• [Document excerpt]
++++++++
Category A (Conventional Method)

Date Category A Instances

2003 1

2004 0

2005 1

2006 3
The data for Category B are divided according to the conventional method as shown in Table 3. Similarly, from Table 1, it can be seen that in the year 2003, there are no instances corresponding to Category B data, there is one Category B instance occurring in the year 2004 (occurring on 01/05/2004), there are no Category B instances occurring in 2005, and there are three Category B instances occurring in 2006 (occurring on 01/14/2006, 01/17/2006, and 01/20/2006). These values (i.e., number of instances) are provided in the second column in Table 3 for Category B data.

TABLE 3

Category B (Conventional Method)

Date Category B Instances

2003 0

2004 1

2005 0

2006 3
The data for Category A are divided according to the embodiments herein as shown in Table 4. Here, the total number of data elements in Table 1 corresponding to the data category type (i.e., Category A and Category B) are divided into different buckets (in this case, referred to as the first, second, and third bucket). In this case, there are a total of nine data elements. Thus, in order to create a substantially same number of data elements in each bucket, the data elements are divided by three, which becomes the number of buckets (i.e., first, second, third), wherein each bucket has a substantially same number of data elements contained therein (i.e., three data elements). Next, the data in the first bucket given in Table 1 are read. In the first bucket, there are two occurrences of Category A data (corresponding to 01/03/2003 and 01/08/2005). Similarly, in the second bucket, there are three occurrences of Category A data (corresponding to 01/01/2006, 01/10/2006, 01/13/2006). Finally, in the third bucket, there are no occurrences of Category A data.
++++++++
• [Given entries]
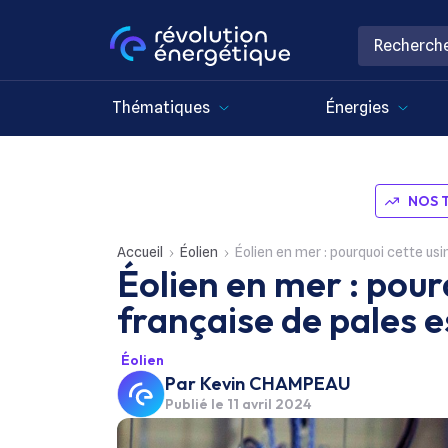
Thématiques
Énergies
NOS 
Accueil
Éolien
Éolien en mer : pourquoi cette usi
Éolien en mer : pour
française de pales es
Éolien
Par
Kevin CHAMPEAU
Publié le
11 avril 2024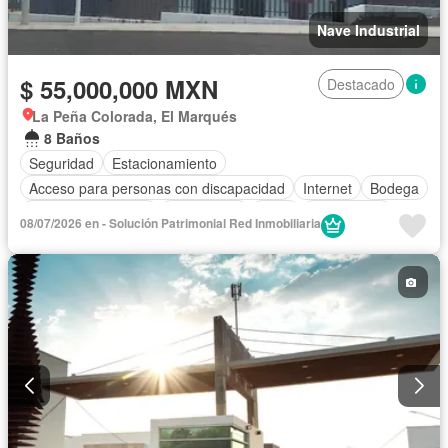
Nave Industrial
$ 55,000,000 MXN
Destacado
La Peña Colorada, El Marqués
8 Baños
Seguridad
Estacionamiento
Acceso para personas con discapacidad
Internet
Bodega
Aire acondicionado
Electricidad
Agua
Gas natural
08/07/2026 en - Solución Patrimonial Red Inmobiliaria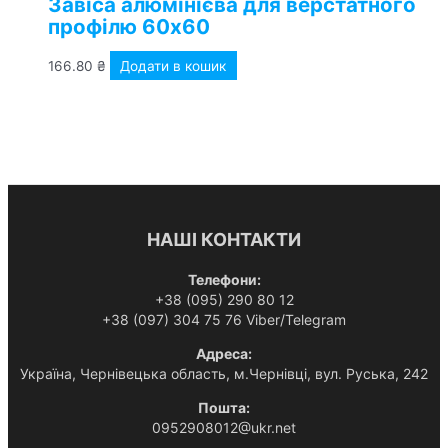
Завіса алюмінієва для верстатного
профілю 60х60
166.80
₴
Додати в кошик
НАШІ КОНТАКТИ
Телефони:
+38 (095) 290 80 12
+38 (097) 304 75 76 Viber/Telegram
Адреса:
Українa, Чернівецька область, м.Чернівці, вул. Руська, 242
Пошта:
0952908012@ukr.net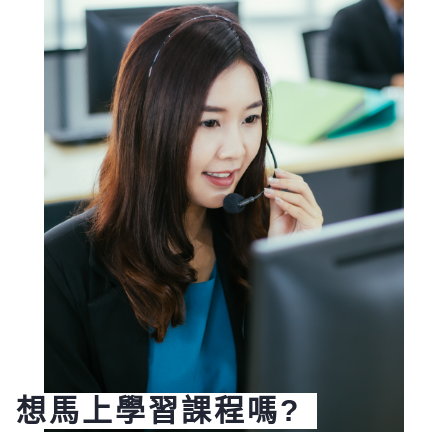
想馬上學習課程嗎?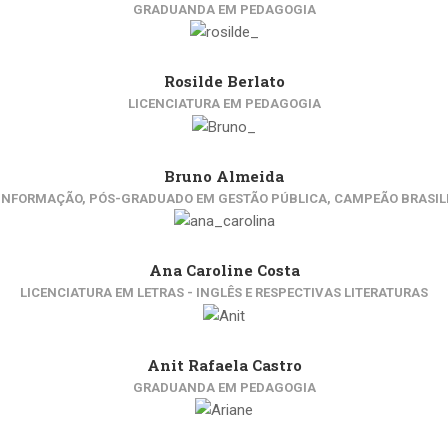
GRADUANDA EM PEDAGOGIA
Rosilde Berlato
LICENCIATURA EM PEDAGOGIA
Bruno Almeida
INFORMAÇÃO, PÓS-GRADUADO EM GESTÃO PÚBLICA, CAMPEÃO BRASILEIR
Ana Caroline Costa
LICENCIATURA EM LETRAS - INGLÊS E RESPECTIVAS LITERATURAS
Anit Rafaela Castro
GRADUANDA EM PEDAGOGIA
++++++++
• [Activity list]
1. Please summarize the excerpt on counting Category A and B data in two sentences.
2. Reproduce the passage of the excerpt on counting Category A and B data starting at "Date Category A" and ending at "Category B data.".
Work only from the excerpt on counting Category A and B data, not from the items.

• [Exercise results]
1. Under the conventional method, the Category B data are counted by year, with no instances in 2003 or 2005, one in 2004, and three in 2006. Under the embodiments, the nine data elements are split into three buckets of three elements each, and Category A data occur twice in the first bucket, three times in the second, and not at all in the third.

2.
Date Category A Instances

2003 1

2004 0

2005 1

2006 3
The data for Category B are divided according to the conventional method as shown in Table 3. Similarly, from Table 1, it can be seen that in the year 2003, there are no instances corresponding to Category B data, there is one Category B instance occurring in the year 2004 (occurring on 01/05/2004), there are no Category B instances occurring in 2005, and there are three Category B instances occurring in 2006 (occurring on 01/14/2006, 01/17/2006, and 01/20/2006). These values (i.e., number of instances) are provided in the second column in Table 3 for Category B data.